ECLI:NL:RBDHA:2021:7882
Rechtbank Den Haag
- Eerste aanleg - enkelvoudig
- Rechtspraak.nl
Afwijzing aanvraag verblijfsvergunning regulier; geen vrijstelling mvv-vereiste en geen verblijfsrecht op grond van artikel 8 EVRM
In deze zaak hebben eisers, een vader en dochter van Nigeriaanse nationaliteit, een aanvraag ingediend voor een verblijfsvergunning regulier voor bepaalde tijd om bij hun gezin in Nederland te kunnen verblijven. De staatssecretaris van Veiligheid en Justitie heeft deze aanvragen afgewezen, omdat eisers niet in het bezit zijn van een machtiging tot voorlopig verblijf (mvv) en niet in aanmerking komen voor vrijstelling van het mvv-vereiste. De rechtbank heeft op 22 juli 2021 uitspraak gedaan in deze zaak, waarbij het beroep van eisers ongegrond is verklaard.
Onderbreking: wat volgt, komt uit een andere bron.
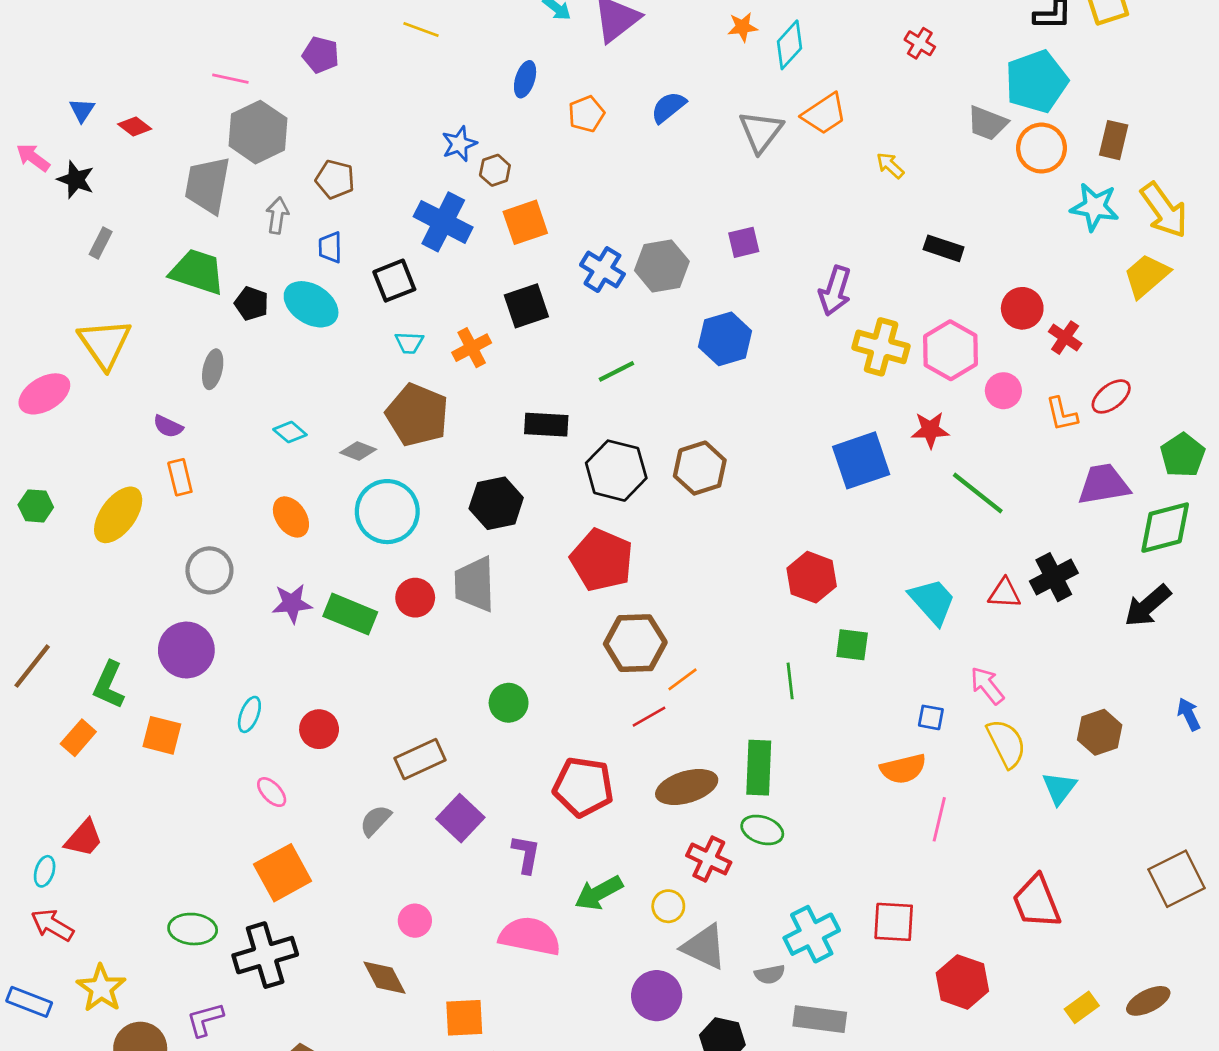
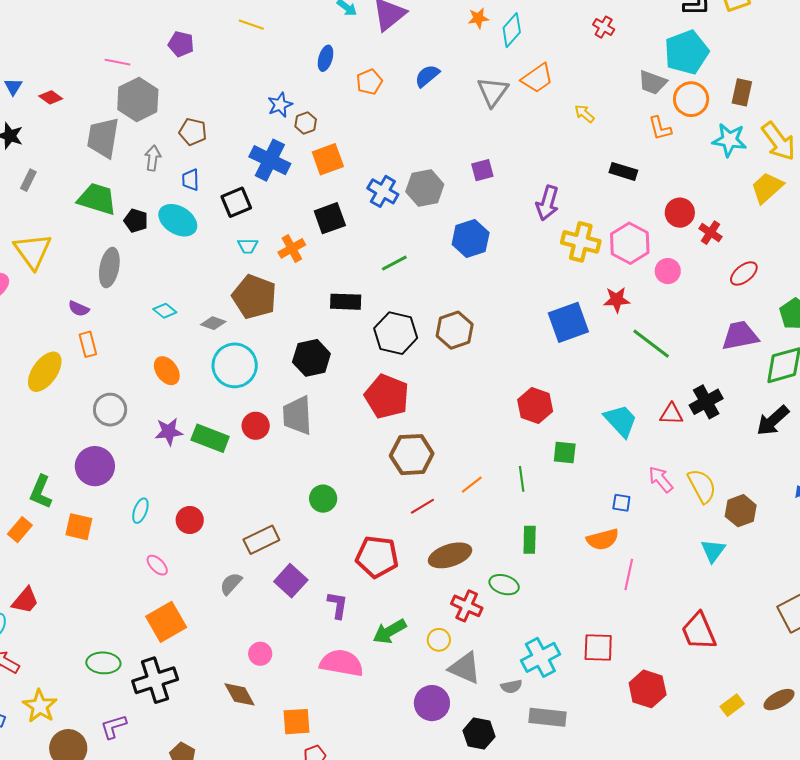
gray ellipse: (213, 369) -> (109, 268), size x1.4
orange L-shape: (1062, 414) -> (660, 128), moved
orange line: (683, 679) -> (472, 485), moved
yellow semicircle: (1006, 743) -> (702, 486), moved
green rectangle: (759, 768) -> (530, 540), moved, size x0.7

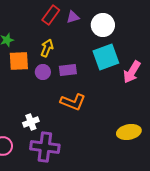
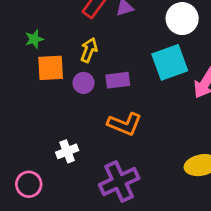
white circle: (103, 25) -> (182, 19), moved
purple cross: (45, 147) -> (119, 181), moved, turned -32

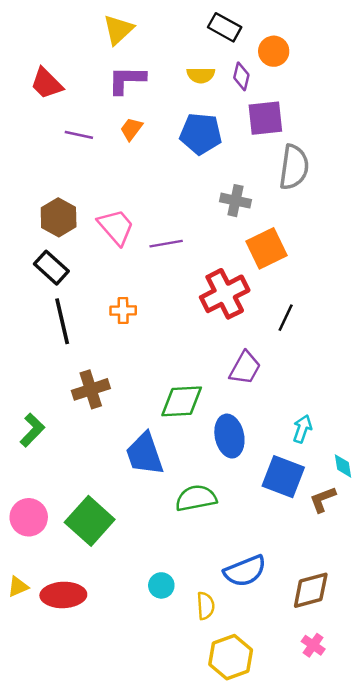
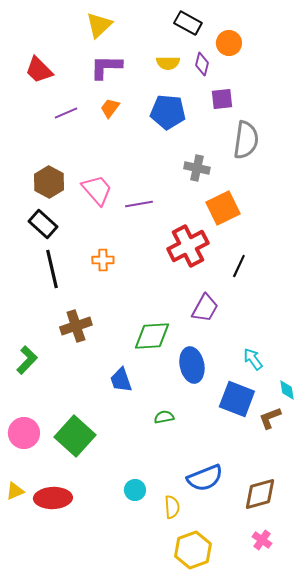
purple square: (265, 118) -> (222, 99), size x0.7
purple line: (79, 135) -> (66, 113), turned -35
cyan arrow: (302, 429) -> (253, 359), turned -55
blue trapezoid: (145, 454) -> (121, 380), size x0.7
green semicircle: (196, 498) -> (164, 417), size x0.6

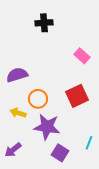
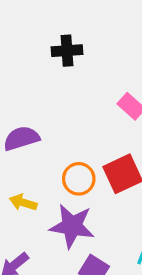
orange circle: (38, 99) -> (79, 179), moved

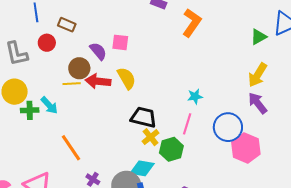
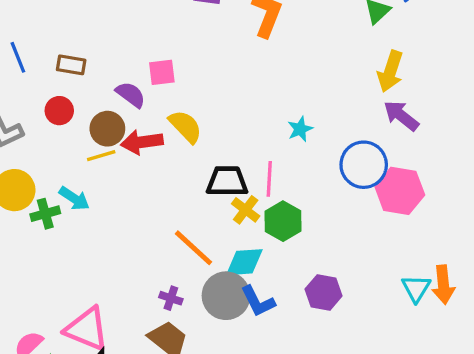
red circle: (47, 43) -> (59, 111), moved
pink line: (187, 124) -> (269, 179), moved
orange line: (71, 148) -> (193, 248), moved

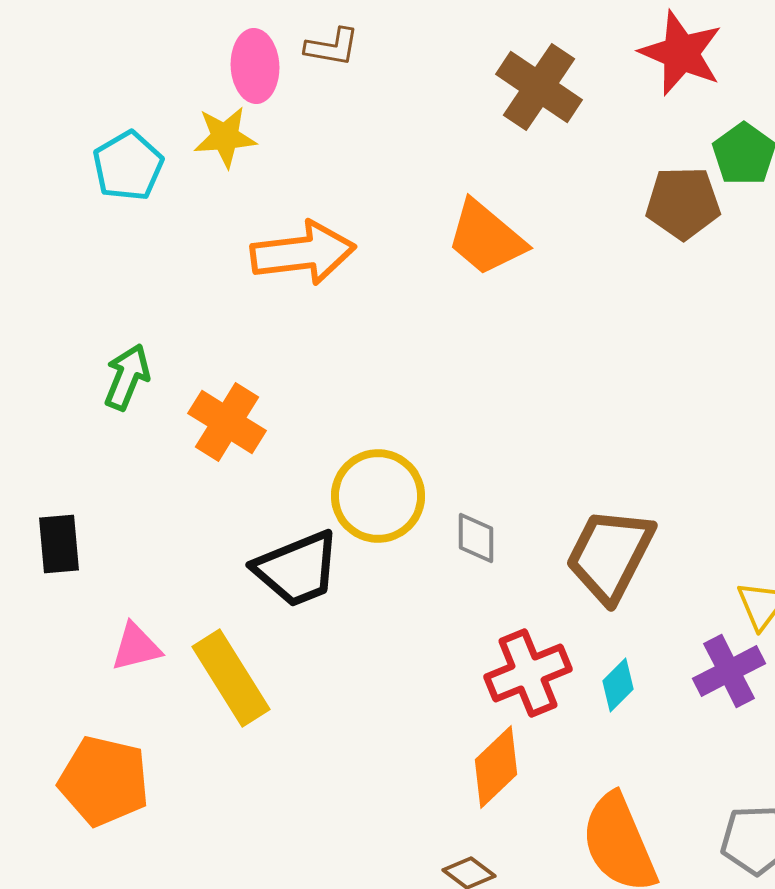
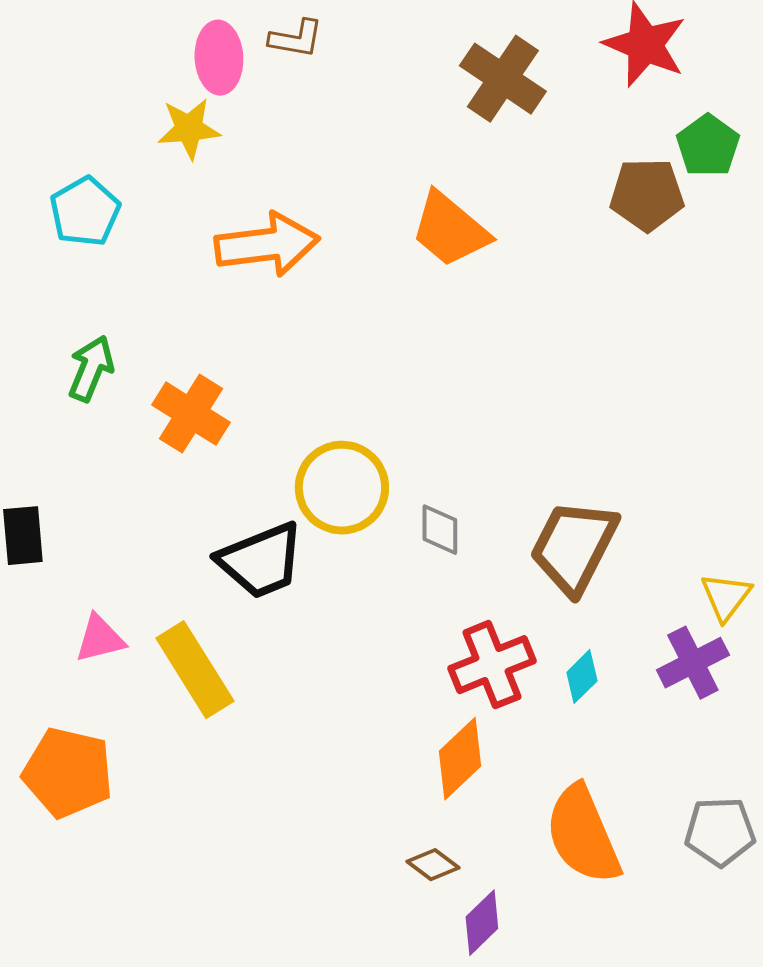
cyan pentagon: (128, 166) -> (85, 212), moved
Eisers hebben in beroep aangevoerd dat zij recht hebben op verblijf als familielid van een EU-onderdaan, en dat zij binnen twee jaar na het verlopen van hun verblijfsvergunning een nieuwe aanvraag hebben ingediend, waardoor zij vrijgesteld zouden moeten worden van het mvv-vereiste. De rechtbank oordeelt echter dat de staatssecretaris terecht heeft vastgesteld dat referente, de echtgenote van eiser, geen EU-burger is en dat eisers daarom niet als familieleden van een EU-onderdaan kunnen worden aangemerkt. Bovendien is de rechtbank van mening dat de aanvragen van eisers terecht zijn aangemerkt als aanvragen voor verlening van een verblijfsvergunning regulier op grond van artikel 8 van het EVRM.
De rechtbank heeft ook geoordeeld dat eiser niet onder de mvv-vrijstellingsgrond valt, omdat zijn verblijfsvergunning met terugwerkende kracht is ingetrokken en de aanvraag voor een nieuwe verblijfsvergunning pas na de termijn van twee jaar is ingediend. Voor eiseres geldt dat zij haar hoofdverblijf buiten Nederland heeft verplaatst, waardoor zij ook niet onder de mvv-vrijstellingsgrond valt. De rechtbank heeft verder geoordeeld dat er geen sprake is van gezinsleven tussen eiser en zijn meerderjarige dochters, en dat de belangenafweging in het kader van artikel 8 van het EVRM niet in het voordeel van eisers uitvalt. De rechtbank heeft de beroepsgronden van eisers verworpen en het beroep ongegrond verklaard.